Конечно же, создать в СССР общество сверхлюдей не удалось. Был лишь явный и мощный градиент движения к этому идеалу – но даже он значил весьма многое, буквально за считанные годы радикально меняя людей. Однако в сфере межнациональных отношений сверхчеловечность в СССР вполне состоялась, поскольку в стране был реально преодолен национализм. Для общества, намеревавшегося волей своих членов изменять мир, категории, подобные этничности, становились ничтожными и неразличимыми. Советский интернационализм, сформированный и укоренённый за считанные годы, был подлинным и непридуманным. Между прочим, если бы германский рейх также опирался на интернациональную идею – хотя бы в рамках европейской общности наций – он был, скорее всего, непобедим.
Также в СССР не удалось сформировать и законченной теории Нового человека – советского сверхчеловека. Сначала официальная марксистская доктрина крайне настороженно относилась к «религиозным экивокам» дореволюционной русской философии (достаточно вспомнить разгром Лениным идей «богостроительства» марксистов Луначарского и Базарова-Руднева, в которых содержалась искренняя попытка найти основу бытия в результатах человеческого творчества). А по вполне понятным причинам с конца 1920-х годов «сверхчеловечность» терминологически начала считаться в СССР проявлением фашисткой идеологии.

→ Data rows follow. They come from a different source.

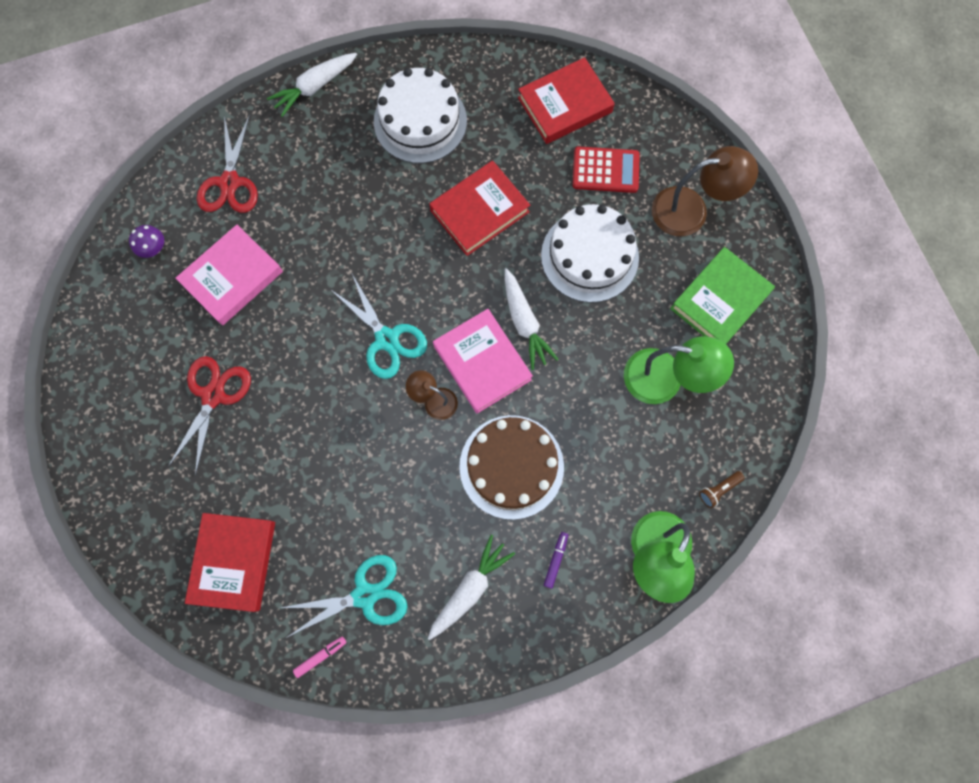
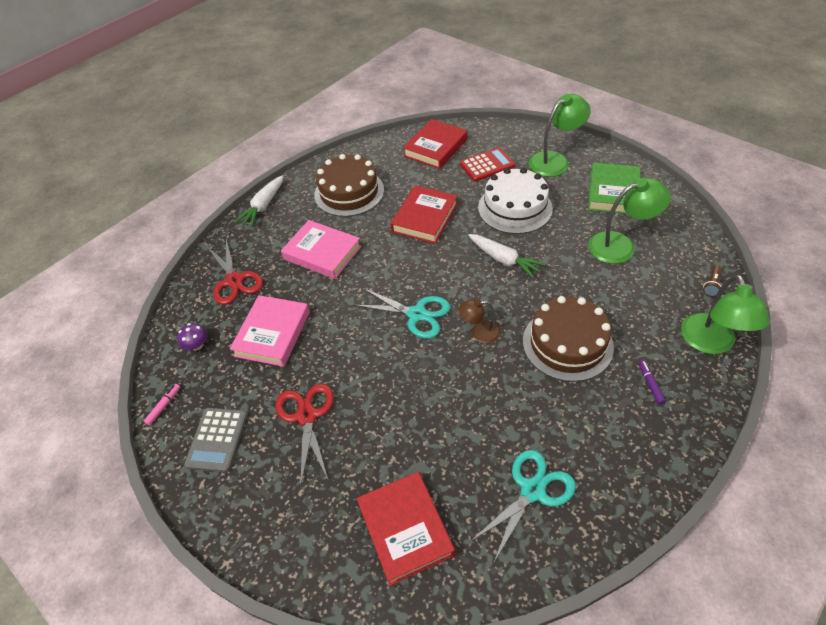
camera: 25 degrees left, 25 degrees down
pink marker [293,637,346,678] -> pink marker moved to [144,384,180,426]
white cake [374,68,467,163] -> brown cake [314,154,384,217]
white carrot [428,535,515,640] -> none
pink book [433,309,533,414] -> pink book moved to [281,220,361,279]
brown lamp [652,146,758,236] -> green lamp [529,94,591,177]
none -> grey calculator [184,408,247,472]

Однако к тому времени начала трагически эволюционировать и меняться западная идея сверхчеловека. Как мы помним, в ней не содержалось идеи человеческого преображения: европейский сверхчеловек, преодолевая волей сопротивление косных природных сил, а также самого себя в процессе безжалостного дарвиновского отбора (помните знаменитое «Падающего подтолкни!»), должен был лишь воссоздать свою подлинную, исходную и неискаженную природную сущность. Отсюда европейский сверхчеловек, закончив решать проблемы с природой и обществом, должен был попросту стать хозяином последних. Но в «непреображённом» мире, где миллионы людей вынуждены были продолжать трудиться в шахтах и у станков, «сверхлюди» могли укорениться лишь в вершине социальной пирамиды, нижние ярусы которой отводились для не прошедших естественный отбор «унтерменшей». Достигшая подобного концептуального завершения в гитлеровской Германии, сверхчеловеческая идея стала идеей античеловечности, то есть выродилась.

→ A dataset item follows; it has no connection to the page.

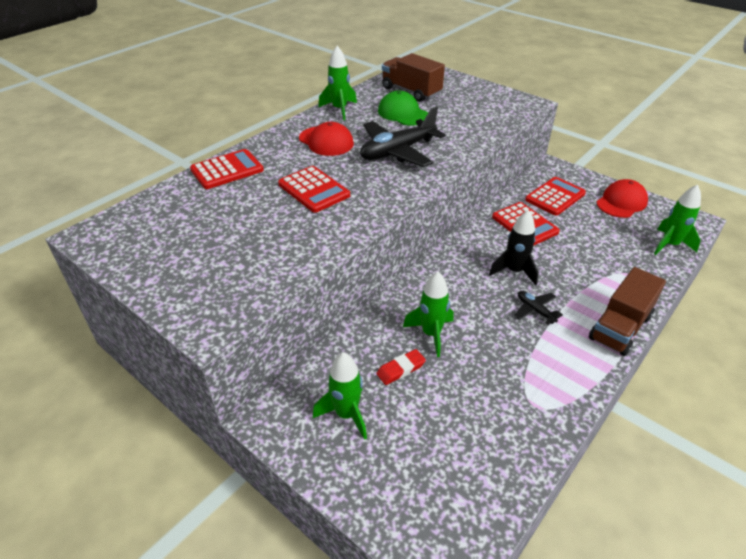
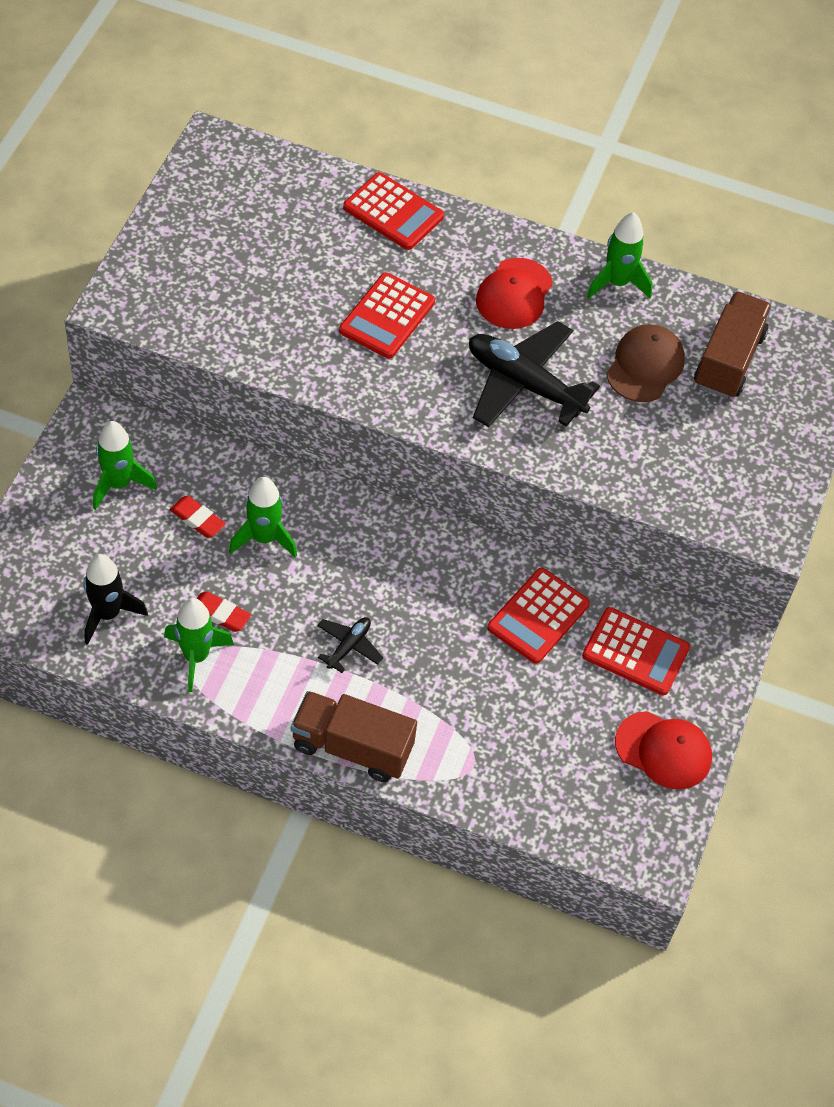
camera: 65 degrees right, 15 degrees up
green cap [378,91,428,126] -> brown cap [606,324,685,402]
black rocket [489,210,538,286] -> black rocket moved to [83,554,148,645]
green rocket [654,185,701,255] -> green rocket moved to [164,598,234,692]
none -> red eraser [196,591,251,632]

На смену вырождающейся идеи сверхчеловека в Европе к началу тридцатых годов пришла «философская антропология» М.Шелера и А. Гелена (оба философа, что показательно, были немцами, а Гелен даже вступил в НСДАП – то есть их сознательный уход от «официального» ницшеанства более чем показателен). Основная мысль «философской антропологии» – человек в высшей степени сложен и иерархичен, волевые порывы не способны решить никаких его проблем, заниматься нужно самопознанием (для избранных) и социальной гармонизацией (для остальных). Иными словами, человека надлежало с существующим порочным и несовершенным обществом примирять, благодаря чему общество постепенно тоже должно было меняться к лучшему. «Мещанство!» – воскликните вы. Совершенно верно, на смену технологически невозможному преодолению несовершенной и несправедливой жизни следовал призыв к отказу от «излишних» человеческих претензий, к примирению и сознательному конформизму.

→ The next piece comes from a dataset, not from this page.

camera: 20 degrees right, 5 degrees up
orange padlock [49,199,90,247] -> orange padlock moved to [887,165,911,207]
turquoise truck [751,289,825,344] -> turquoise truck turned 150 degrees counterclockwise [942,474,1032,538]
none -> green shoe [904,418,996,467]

Значительно более достойный и отнюдь не «мещанский» путь к разрешению противоречий между человеком и средой предложил европейский экзистенциализм. Вместо познания человека в координатах мировой иерархии в качестве основной задачи людей было провозглашено познание человеческой сущности, которое предполагало уход от идей рационального преобразования мира в направлении переживания индивидуального иррационального бытия.
Экзистенциализм оказался поистине гениальным открытием философии, поскольку вернул слабому, «маленькому человеку» точку опоры, научил выживанию в жутком, свирепом и не поддающемся преобразованию мире с сохранением чести, лица, с простором для личного внутреннего развития, против которого бессильны все вместе взятые эксплуататоры, негодяи и палачи. Ж-П.Сартр был абсолютно прав, назвав свой знаменитый доклад «Экзистенциализм – это гуманизм». Пожалуй, в кошмарной реальности середины XX века иного убежища для гуманизма просто не существовало. Увы, знание об этом было доступно в те годы только немногочисленной интеллектуальной элите: именно поэтому самый значительный в мировой литературе экзистенциальный роман – «Мастер и Маргарита», будь он опубликован каким-то чудом в 1940 году, остался бы не понят и, скорее всего, искренне проклят – причем не только в СССР, но и в Европе. Сверхчеловеческая идея к тому моменту еще не достигла своего предела и продолжала развиваться – поэтому пронизывающая роман вполне христианская идея обращения человеческой воли вовнутрь самого себя – несмотря на то, что для этой воли имелись более доступные и выгодные земные приложения – у Булгакова могла проявиться только в декорациях дьявольского карнавала.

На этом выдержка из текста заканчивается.